- Study text
*** Block opens ***

Wednesday, August 08, 2007

2006 Kim Crawford Marlborough Unoaked Chardonnay

The theme for this month's WBW is Naked (i.e. Unoaked) Chardonnay. It is an interesting pendulum in the wine world that has swung from too much oak to none at all. Personally, I am not fussed by 'oaked' or 'unoaked' - these are simply terms like 'dry' and 'off dry' - words to help me determine the ultimate pairing for the wine and not any comment on the quality of the wine. Compare an oaky New World Chardonnay to a oaky Chablis and you will see that the presence or absence of oak is not the defining feature of the wine (although HOW it is used may be...)

But I digress. I like both, if they are well made, and tonight's wine is exactly what I like to see in an unoaked Chardonnay. The 2006 Kim Crawford Marlborough Unoaked Chardonnay aromatic, with lemon toast and pineapple, quite minerally, simple but pleasing. On the palate it was very flavourful, with the fruit expressing itself well, followed by a crisp, bitter, minerally aftertaste. Very well balanced, this is a wine to enjoy today, right now, in all of its naked glory.

*** Block closes ***

- Information given

*** Block opens ***

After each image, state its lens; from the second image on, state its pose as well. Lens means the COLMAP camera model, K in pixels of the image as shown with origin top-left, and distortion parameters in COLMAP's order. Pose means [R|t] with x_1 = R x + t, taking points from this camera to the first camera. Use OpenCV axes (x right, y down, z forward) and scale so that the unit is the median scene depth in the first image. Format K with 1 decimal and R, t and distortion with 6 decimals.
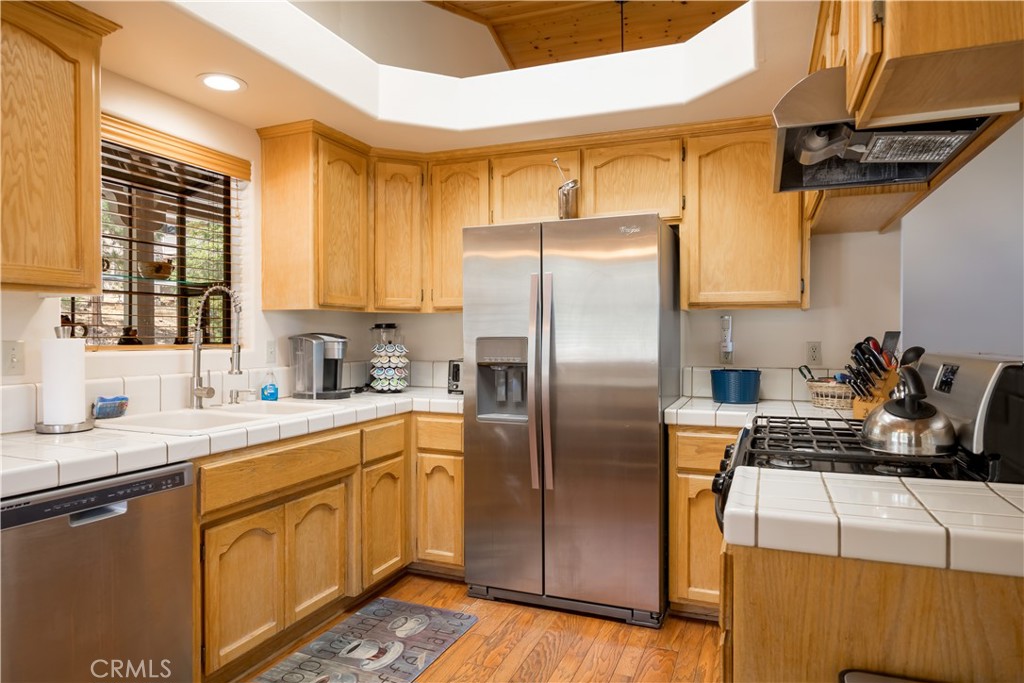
lens RADIAL K [[665.6, 0, 497.3], [0, 665.6, 333.2], [0, 0, 1]] dist [-0.007646, 0.003940]
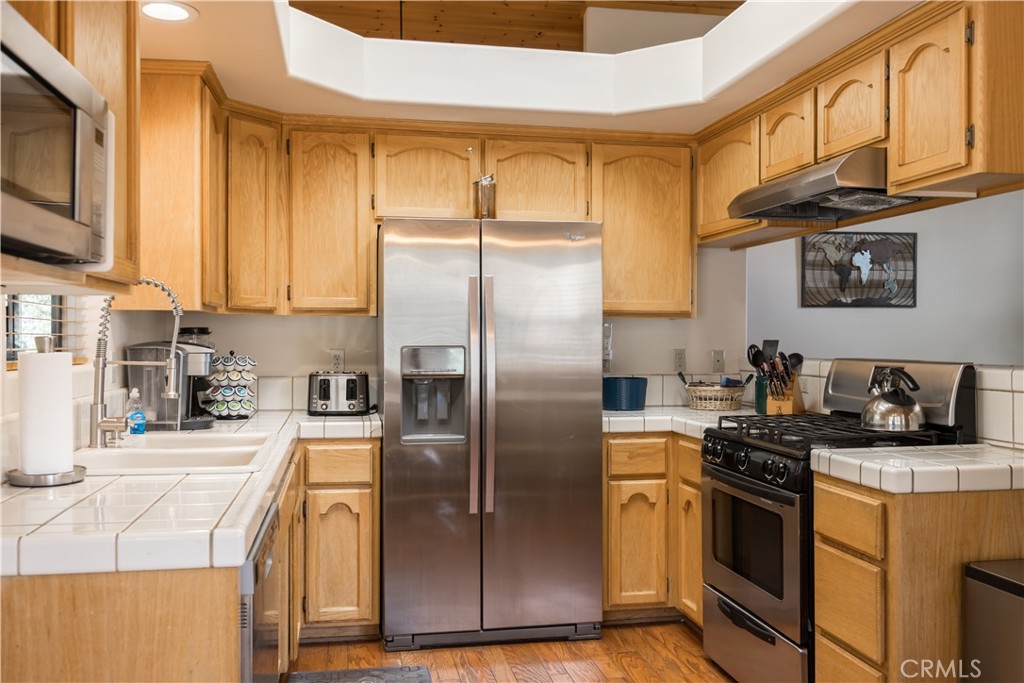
lens RADIAL K [[889.9, 0, 561.7], [0, 889.9, 327.2], [0, 0, 1]] dist [0.004361, -0.014651]
pose [[0.830463, 0.006862, 0.557031, -0.498376], [-0.001503, 0.999948, -0.010078, -0.007333], [-0.557071, 0.007532, 0.830430, -0.071713]]
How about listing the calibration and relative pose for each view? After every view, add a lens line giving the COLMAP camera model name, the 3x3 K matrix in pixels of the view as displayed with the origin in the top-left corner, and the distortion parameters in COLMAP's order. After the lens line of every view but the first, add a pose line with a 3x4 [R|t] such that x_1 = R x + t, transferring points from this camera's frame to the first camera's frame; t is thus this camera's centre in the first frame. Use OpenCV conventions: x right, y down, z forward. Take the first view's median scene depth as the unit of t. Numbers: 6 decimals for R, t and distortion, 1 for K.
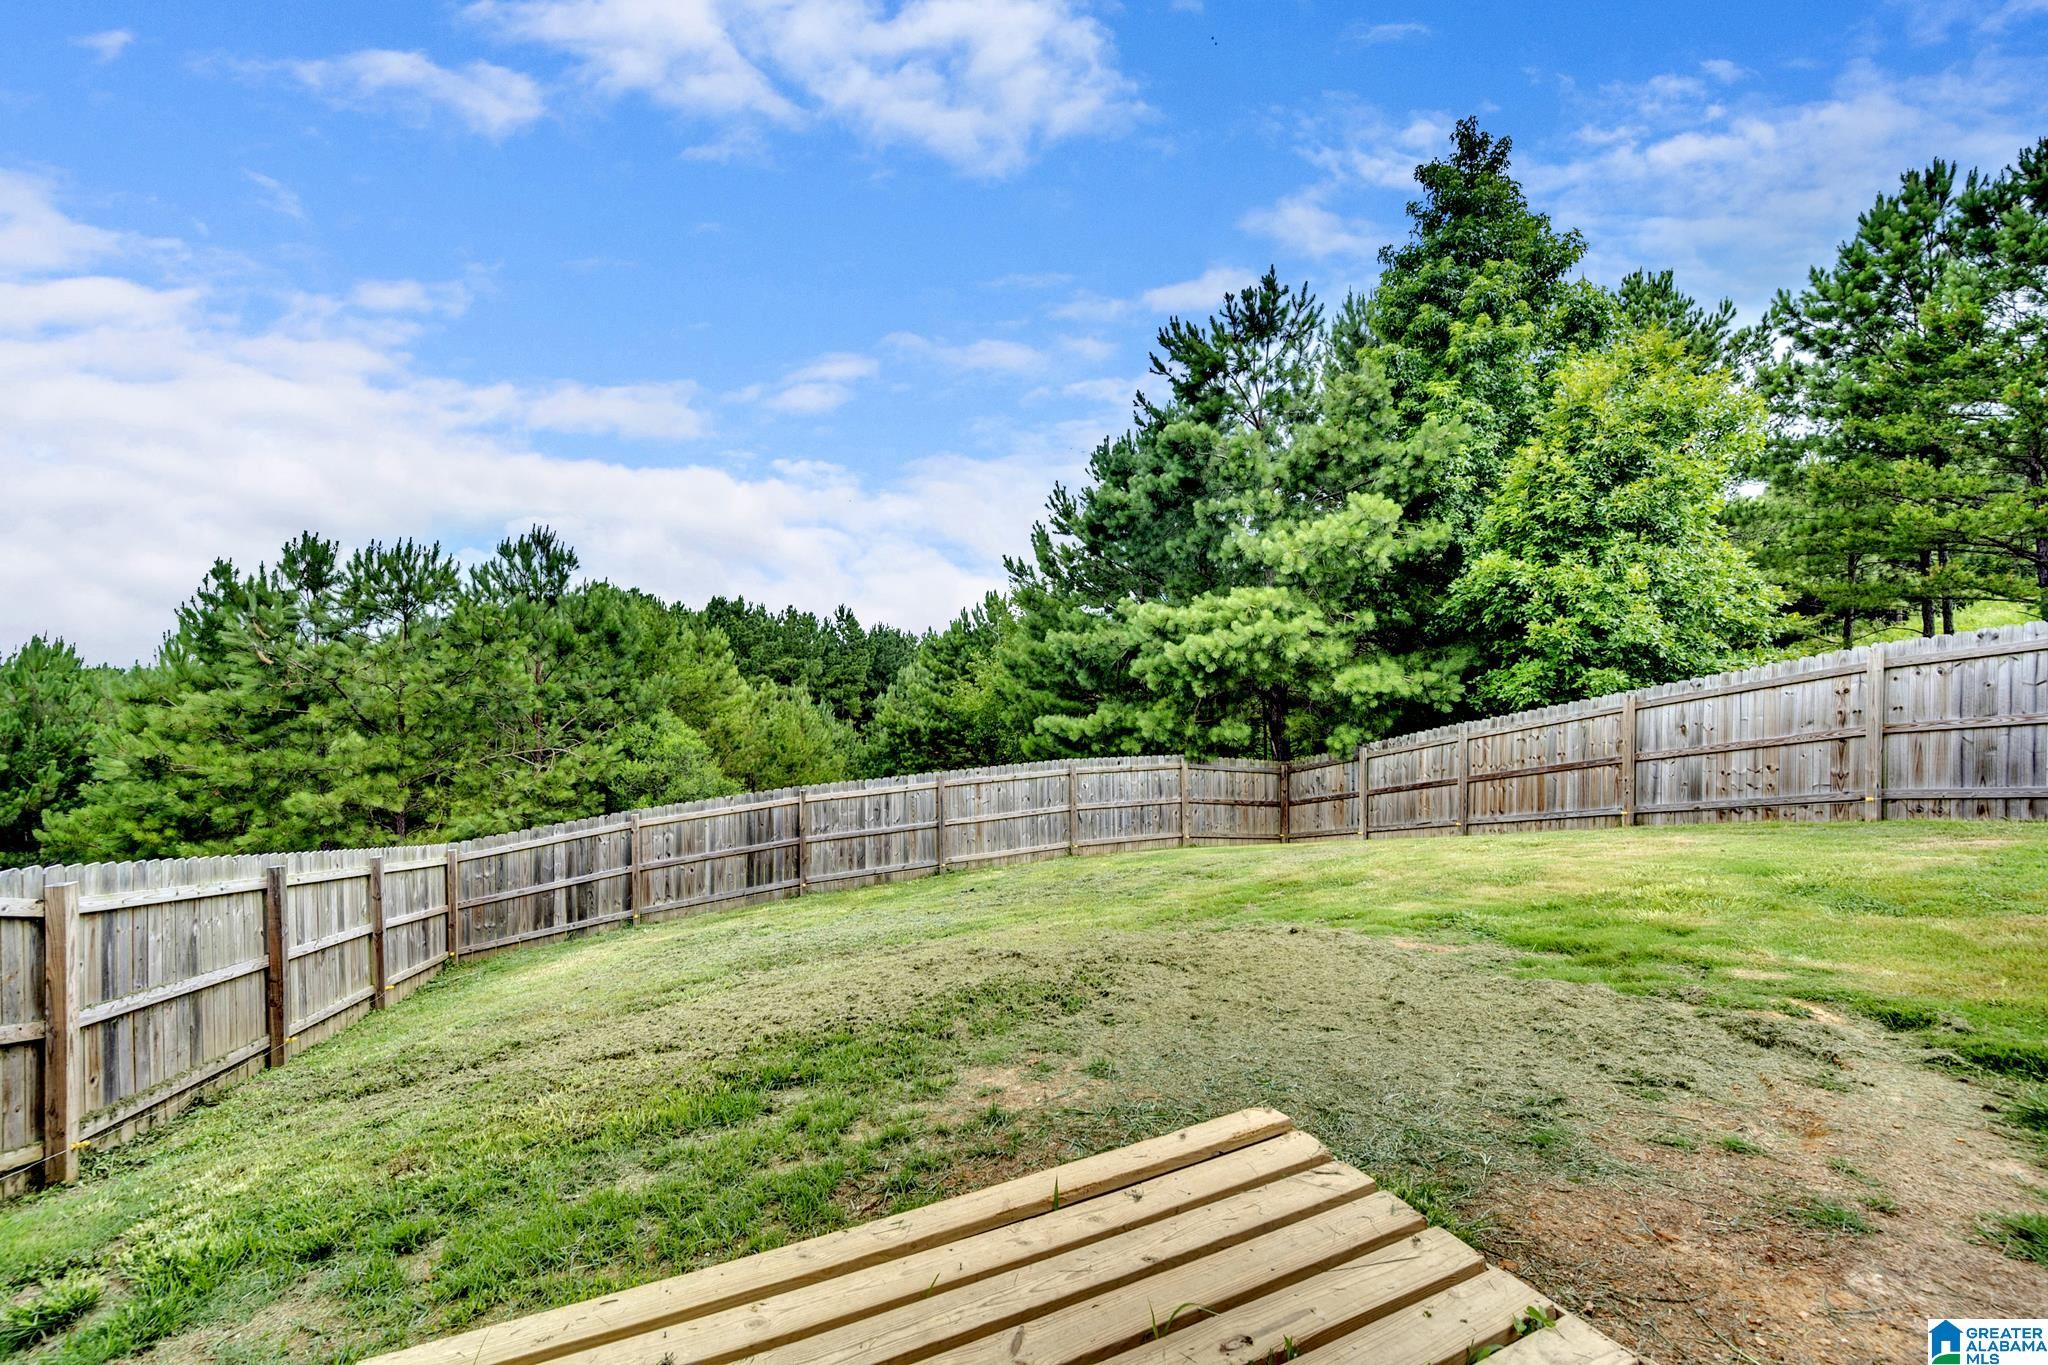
lens RADIAL K [[801.5, 0, 1020.9], [0, 801.5, 690.8], [0, 0, 1]] dist [-0.001926, -0.000606]
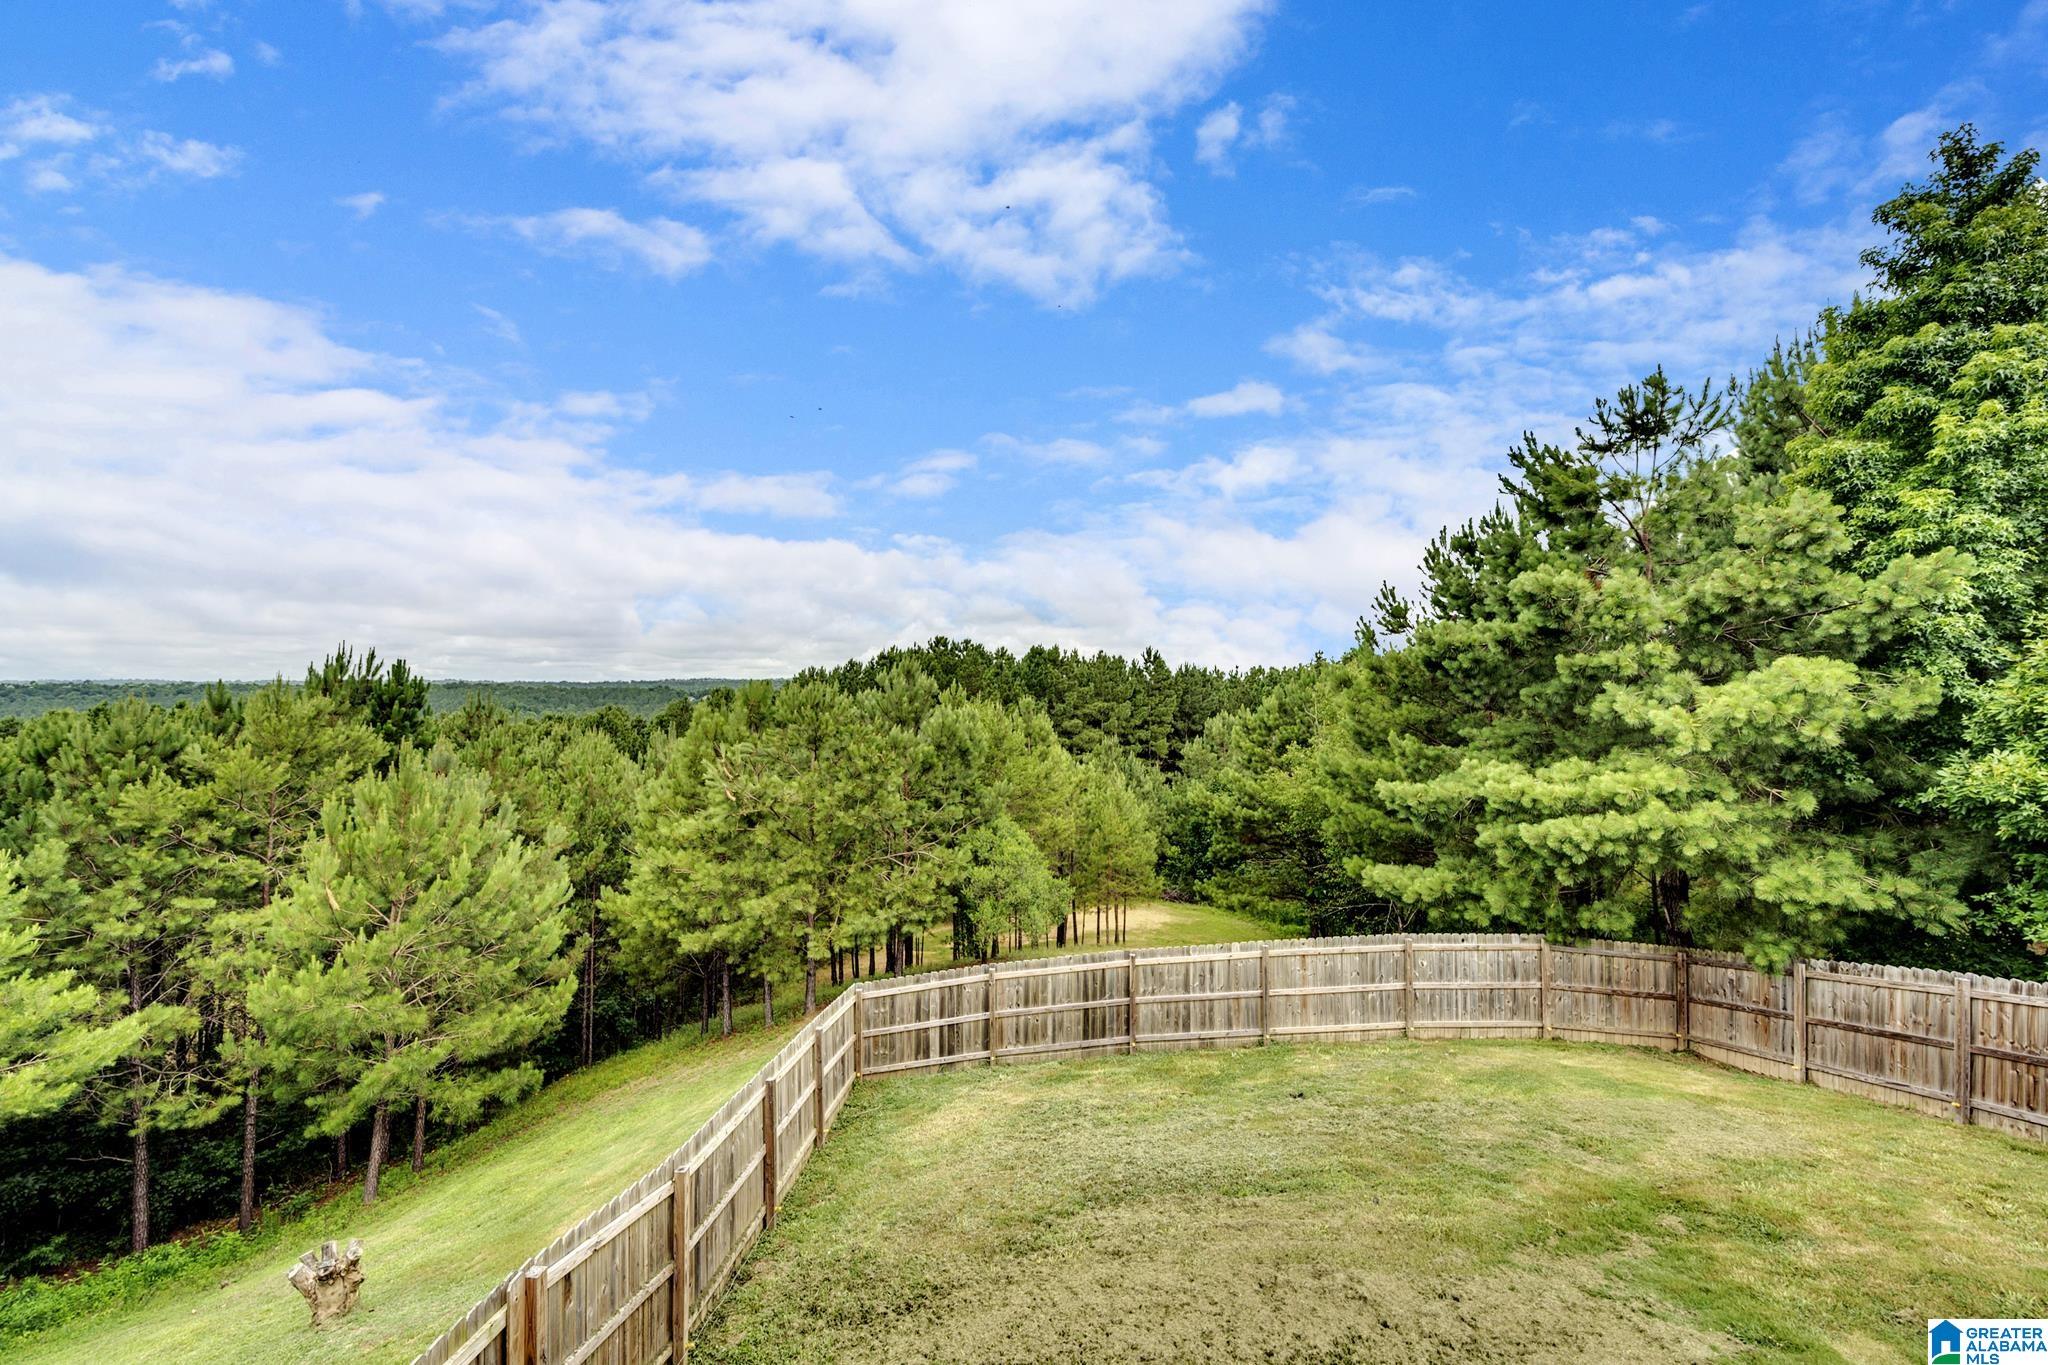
lens RADIAL K [[801.5, 0, 1020.4], [0, 801.5, 681.8], [0, 0, 1]] dist [-0.001926, -0.000606]
pose [[0.931333, -0.001509, -0.364164, -0.016539], [-0.005631, 0.999812, -0.018544, -0.183870], [0.364124, 0.019321, 0.931150, -0.054441]]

*** Block closes ***

- Problems to solve
• A. Rewrite the paragraph of the wine review that begins "The theme for this month's WBW" as a shorter paragraph, keeping its main points.
• B. Continue the wine review with what comes after its last sentence.

- Results
• A. This month's WBW theme is Naked (unoaked) Chardonnay, a sign of the wine world's swing from too much oak to none. To the writer, "oaked" and "unoaked" are descriptive terms like "dry" and "off dry." They help with food pairing but say nothing about quality. Comparing an oaky New World Chardonnay with an oaky Chablis shows that oak's presence or absence does not define a wine, though how it is used may.

• B.
13.5% alcohol
Score: 16/20
Price: C$18.95 (SAQ)

I am certain that my selection tonight will be replicated many times over, for the simple reason that I COULDN'T FIND ANY OTHERS! This was truly the only Chardonnay marked unoaked in town. Sadly, a slight deviation from American Wine Month at Joe's.

Thanks, once again, to Lenn - father of WBW and the host of WBW #36. Cheers!


Barry said...

As you say Joe it is how the oak is used. It's very rare that I will try a US Chardonnay nowadays for example.
When you lick your lips and feel the weight of the oak,,then it's a no-no for me.
It's an age thing I guess(wine age)..when I started drinking wine..that's what I I search for the natural fruit..and generally find it elsewhere. Your post of only finding one...means there is no change going on...are there too many 'New' drinkers..or is the general taster wanting his cupfull of 'oak'...
The French have always managed to get it right with Chardonnay...Meursault and top Chablis are usually great wines..perfectly don't tell me the growers in the States can't copy that.


Joe said...

I suspect that there are probably French winemakers who use too much as well, and some Americans who use it judiciously. The key is to seek them out, I suppose. As for not being able to find unoaked wine, I will confess I didn't really ask around, so the 'unoaked' on the label made it easey for me. I have not had a Meursault recently, will have to try one.

Barry said...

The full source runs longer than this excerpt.